##### Task inputs #####
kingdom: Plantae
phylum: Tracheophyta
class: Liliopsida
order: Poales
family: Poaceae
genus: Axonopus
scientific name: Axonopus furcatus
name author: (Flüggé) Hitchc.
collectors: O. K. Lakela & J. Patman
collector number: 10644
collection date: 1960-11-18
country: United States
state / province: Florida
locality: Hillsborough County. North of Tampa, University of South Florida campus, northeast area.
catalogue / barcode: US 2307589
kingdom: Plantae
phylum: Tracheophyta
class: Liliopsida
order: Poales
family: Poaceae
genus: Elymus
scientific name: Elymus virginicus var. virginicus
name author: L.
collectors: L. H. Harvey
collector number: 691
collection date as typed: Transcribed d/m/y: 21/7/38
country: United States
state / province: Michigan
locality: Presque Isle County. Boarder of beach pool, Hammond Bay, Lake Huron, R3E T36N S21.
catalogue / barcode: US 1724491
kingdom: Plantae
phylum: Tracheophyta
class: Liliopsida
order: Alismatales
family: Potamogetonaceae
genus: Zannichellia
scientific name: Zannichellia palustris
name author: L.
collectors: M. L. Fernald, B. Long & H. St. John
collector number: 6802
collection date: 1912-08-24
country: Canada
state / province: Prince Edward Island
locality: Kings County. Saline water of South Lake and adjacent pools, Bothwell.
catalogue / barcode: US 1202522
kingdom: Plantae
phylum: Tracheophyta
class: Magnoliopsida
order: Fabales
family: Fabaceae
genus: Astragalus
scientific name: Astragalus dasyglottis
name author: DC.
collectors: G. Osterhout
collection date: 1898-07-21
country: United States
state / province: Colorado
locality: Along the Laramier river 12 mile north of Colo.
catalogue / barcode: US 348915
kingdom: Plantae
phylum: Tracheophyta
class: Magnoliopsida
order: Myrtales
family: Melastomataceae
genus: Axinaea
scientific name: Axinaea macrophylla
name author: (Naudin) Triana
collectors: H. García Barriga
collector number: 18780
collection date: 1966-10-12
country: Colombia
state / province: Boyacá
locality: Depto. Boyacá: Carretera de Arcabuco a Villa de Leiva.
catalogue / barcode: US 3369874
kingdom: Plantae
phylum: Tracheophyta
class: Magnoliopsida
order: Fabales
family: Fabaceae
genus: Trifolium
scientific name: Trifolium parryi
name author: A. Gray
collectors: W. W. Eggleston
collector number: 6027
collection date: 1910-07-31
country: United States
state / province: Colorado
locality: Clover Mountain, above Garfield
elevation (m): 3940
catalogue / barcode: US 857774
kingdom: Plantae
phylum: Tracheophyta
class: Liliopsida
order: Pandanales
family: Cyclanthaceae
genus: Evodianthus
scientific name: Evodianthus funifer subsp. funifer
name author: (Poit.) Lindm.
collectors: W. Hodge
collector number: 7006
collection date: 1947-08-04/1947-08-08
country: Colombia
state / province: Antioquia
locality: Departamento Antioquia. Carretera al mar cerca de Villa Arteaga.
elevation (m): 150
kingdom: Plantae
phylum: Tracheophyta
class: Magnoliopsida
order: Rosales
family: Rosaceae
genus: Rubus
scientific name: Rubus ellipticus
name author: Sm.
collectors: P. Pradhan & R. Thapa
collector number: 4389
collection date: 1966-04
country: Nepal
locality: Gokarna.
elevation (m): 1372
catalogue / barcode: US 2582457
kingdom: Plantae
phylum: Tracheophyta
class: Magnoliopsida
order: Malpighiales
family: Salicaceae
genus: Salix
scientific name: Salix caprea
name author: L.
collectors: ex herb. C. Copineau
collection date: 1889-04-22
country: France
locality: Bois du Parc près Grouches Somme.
#####
Direction –
Return every line of the material above word for word, keeping the same order and changing nothing.

Response for this exercise –
kingdom: Plantae
phylum: Tracheophyta
class: Liliopsida
order: Poales
family: Poaceae
genus: Axonopus
scientific name: Axonopus furcatus
name author: (Flüggé) Hitchc.
collectors: O. K. Lakela & J. Patman
collector number: 10644
collection date: 1960-11-18
country: United States
state / province: Florida
locality: Hillsborough County. North of Tampa, University of South Florida campus, northeast area.
catalogue / barcode: US 2307589
kingdom: Plantae
phylum: Tracheophyta
class: Liliopsida
order: Poales
family: Poaceae
genus: Elymus
scientific name: Elymus virginicus var. virginicus
name author: L.
collectors: L. H. Harvey
collector number: 691
collection date as typed: Transcribed d/m/y: 21/7/38
country: United States
state / province: Michigan
locality: Presque Isle County. Boarder of beach pool, Hammond Bay, Lake Huron, R3E T36N S21.
catalogue / barcode: US 1724491
kingdom: Plantae
phylum: Tracheophyta
class: Liliopsida
order: Alismatales
family: Potamogetonaceae
genus: Zannichellia
scientific name: Zannichellia palustris
name author: L.
collectors: M. L. Fernald, B. Long & H. St. John
collector number: 6802
collection date: 1912-08-24
country: Canada
state / province: Prince Edward Island
locality: Kings County. Saline water of South Lake and adjacent pools, Bothwell.
catalogue / barcode: US 1202522
kingdom: Plantae
phylum: Tracheophyta
class: Magnoliopsida
order: Fabales
family: Fabaceae
genus: Astragalus
scientific name: Astragalus dasyglottis
name author: DC.
collectors: G. Osterhout
collection date: 1898-07-21
country: United States
state / province: Colorado
locality: Along the Laramier river 12 mile north of Colo.
catalogue / barcode: US 348915
kingdom: Plantae
phylum: Tracheophyta
class: Magnoliopsida
order: Myrtales
family: Melastomataceae
genus: Axinaea
scientific name: Axinaea macrophylla
name author: (Naudin) Triana
collectors: H. García Barriga
collector number: 18780
collection date: 1966-10-12
country: Colombia
state / province: Boyacá
locality: Depto. Boyacá: Carretera de Arcabuco a Villa de Leiva.
catalogue / barcode: US 3369874
kingdom: Plantae
phylum: Tracheophyta
class: Magnoliopsida
order: Fabales
family: Fabaceae
genus: Trifolium
scientific name: Trifolium parryi
name author: A. Gray
collectors: W. W. Eggleston
collector number: 6027
collection date: 1910-07-31
country: United States
state / province: Colorado
locality: Clover Mountain, above Garfield
elevation (m): 3940
catalogue / barcode: US 857774
kingdom: Plantae
phylum: Tracheophyta
class: Liliopsida
order: Pandanales
family: Cyclanthaceae
genus: Evodianthus
scientific name: Evodianthus funifer subsp. funifer
name author: (Poit.) Lindm.
collectors: W. Hodge
collector number: 7006
collection date: 1947-08-04/1947-08-08
country: Colombia
state / province: Antioquia
locality: Departamento Antioquia. Carretera al mar cerca de Villa Arteaga.
elevation (m): 150
kingdom: Plantae
phylum: Tracheophyta
class: Magnoliopsida
order: Rosales
family: Rosaceae
genus: Rubus
scientific name: Rubus ellipticus
name author: Sm.
collectors: P. Pradhan & R. Thapa
collector number: 4389
collection date: 1966-04
country: Nepal
locality: Gokarna.
elevation (m): 1372
catalogue / barcode: US 2582457
kingdom: Plantae
phylum: Tracheophyta
class: Magnoliopsida
order: Malpighiales
family: Salicaceae
genus: Salix
scientific name: Salix caprea
name author: L.
collectors: ex herb. C. Copineau
collection date: 1889-04-22
country: France
locality: Bois du Parc près Grouches Somme.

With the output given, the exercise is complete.